Человека, которого я убил, не опознали. Он приехал на угнанном мотоцикле, у него не было документов. Пломбы на зубах были поставлены где-то в Восточной Европе, а автоматический пистолет украден из полицейского участка в Белфасте четыре года назад. Его единственной приметой оказался серебряный крестик на шее, украшенный самоцветом – фиолетовым чароитом, редким видом силиката, добываемым только в Восточной Сибири. Возможно, Интерполу повезет больше.
Часы посещений закончились, но медсестра меня пропускает. Хотя Али все еще распластана на спине и смотрит в зеркало над головой, я получаю более теплую улыбку, чем заслуживаю. Она поворачивает голову совсем немножко, превозмогая боль в шее.
– Я принес тебе шоколада, – говорю я.
– Вы хотите, чтобы я растолстела.
– Ты не была толстой с тех пор, как сидела на руках у матери.
Ей больно смеяться.
– Как дела? – спрашиваю я.
– Ничего. Сегодня у меня затекли ноги.
– Хороший знак. Когда пойдем на танцы?
– Вы ведь не любите танцевать.
– С тобой я станцую.
Это звучит слишком сентиментально, и я жалею, что сказал такое. Но Али, кажется, оценила мои чувства.
Она объясняет мне, что еще три месяца должна будет носить жесткий корсет, а потом еще три месяца – эластичную повязку до самых подмышек.
– Если мне повезет, я уже тогда смогу ходить.
Я ненавижу выражение «если мне повезет». Это не уверенное утверждение, а слова упования, которые произносят, скрестив пальцы. Разве Али до сих пор везло?
Вытащив из бумажного пакета бутылку виски, я покачиваю ею перед глазами Али. Девушка улыбается. Потом, словно кролики из шляпы, из пакета показываются два стаканчика.
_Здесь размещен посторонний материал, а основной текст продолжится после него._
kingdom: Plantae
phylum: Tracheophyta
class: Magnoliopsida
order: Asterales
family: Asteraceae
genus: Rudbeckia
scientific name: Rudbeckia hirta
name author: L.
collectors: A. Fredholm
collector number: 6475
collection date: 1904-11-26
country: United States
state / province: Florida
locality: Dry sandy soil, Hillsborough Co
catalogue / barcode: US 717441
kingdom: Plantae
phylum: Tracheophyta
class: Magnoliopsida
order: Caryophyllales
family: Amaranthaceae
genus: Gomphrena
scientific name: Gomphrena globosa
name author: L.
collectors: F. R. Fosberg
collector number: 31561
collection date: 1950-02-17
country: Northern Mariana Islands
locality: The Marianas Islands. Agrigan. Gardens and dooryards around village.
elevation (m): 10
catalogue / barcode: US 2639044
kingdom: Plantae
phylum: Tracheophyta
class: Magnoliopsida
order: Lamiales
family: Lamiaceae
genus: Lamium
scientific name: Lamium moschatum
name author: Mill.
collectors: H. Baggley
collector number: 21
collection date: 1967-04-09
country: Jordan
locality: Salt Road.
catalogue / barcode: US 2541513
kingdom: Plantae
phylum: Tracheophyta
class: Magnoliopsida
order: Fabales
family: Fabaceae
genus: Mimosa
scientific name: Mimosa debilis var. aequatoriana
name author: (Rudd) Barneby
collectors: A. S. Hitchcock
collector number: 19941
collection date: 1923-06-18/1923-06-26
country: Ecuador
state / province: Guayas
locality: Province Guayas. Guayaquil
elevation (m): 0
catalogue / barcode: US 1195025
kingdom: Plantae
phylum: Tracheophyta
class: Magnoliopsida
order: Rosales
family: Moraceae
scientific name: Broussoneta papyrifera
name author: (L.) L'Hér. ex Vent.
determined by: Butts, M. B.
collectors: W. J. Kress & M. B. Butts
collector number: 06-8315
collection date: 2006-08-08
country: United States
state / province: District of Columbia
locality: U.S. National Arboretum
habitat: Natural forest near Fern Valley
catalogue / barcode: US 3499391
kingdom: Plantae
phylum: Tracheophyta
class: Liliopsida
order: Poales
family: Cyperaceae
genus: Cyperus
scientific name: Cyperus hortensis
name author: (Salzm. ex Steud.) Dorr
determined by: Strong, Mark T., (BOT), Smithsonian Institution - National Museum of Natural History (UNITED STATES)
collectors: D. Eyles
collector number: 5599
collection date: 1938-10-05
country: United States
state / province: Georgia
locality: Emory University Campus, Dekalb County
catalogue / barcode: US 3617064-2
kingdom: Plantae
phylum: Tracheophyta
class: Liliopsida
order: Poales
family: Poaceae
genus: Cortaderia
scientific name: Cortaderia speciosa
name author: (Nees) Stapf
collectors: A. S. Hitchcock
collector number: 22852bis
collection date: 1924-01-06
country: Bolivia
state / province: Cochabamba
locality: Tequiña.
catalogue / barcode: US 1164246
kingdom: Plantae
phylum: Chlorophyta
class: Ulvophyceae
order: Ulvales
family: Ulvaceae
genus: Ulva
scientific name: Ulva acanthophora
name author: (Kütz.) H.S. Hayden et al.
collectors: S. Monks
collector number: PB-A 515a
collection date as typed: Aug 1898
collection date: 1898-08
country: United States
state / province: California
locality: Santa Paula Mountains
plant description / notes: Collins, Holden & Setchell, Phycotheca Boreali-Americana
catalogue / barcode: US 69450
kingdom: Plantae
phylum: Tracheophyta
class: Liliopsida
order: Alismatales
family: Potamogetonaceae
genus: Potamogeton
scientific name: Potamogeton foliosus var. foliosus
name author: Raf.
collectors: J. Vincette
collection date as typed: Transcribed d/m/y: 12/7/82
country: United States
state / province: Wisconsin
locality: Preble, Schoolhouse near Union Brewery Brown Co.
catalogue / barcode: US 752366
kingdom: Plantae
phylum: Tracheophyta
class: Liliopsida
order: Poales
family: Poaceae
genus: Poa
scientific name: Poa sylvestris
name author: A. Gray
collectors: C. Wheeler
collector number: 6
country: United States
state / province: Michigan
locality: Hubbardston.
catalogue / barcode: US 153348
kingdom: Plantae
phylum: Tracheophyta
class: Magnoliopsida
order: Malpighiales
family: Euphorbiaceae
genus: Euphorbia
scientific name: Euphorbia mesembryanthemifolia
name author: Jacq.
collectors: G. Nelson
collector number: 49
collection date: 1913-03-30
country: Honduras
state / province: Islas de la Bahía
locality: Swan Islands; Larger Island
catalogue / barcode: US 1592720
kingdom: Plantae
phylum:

Я наливаю ей немного виски и развожу его водой из-под крана.
– Я не могу держать стакан, – виновато говорит она.
Снова опустив руку в пакет, я извлекаю соломинку для коктейля невероятной формы, со спиралями и кольцами. Ставлю стакан на грудь Али и подношу соломинку к ее губам. Она делает глоток и слегка задыхается. Я впервые вижу, как она пьет.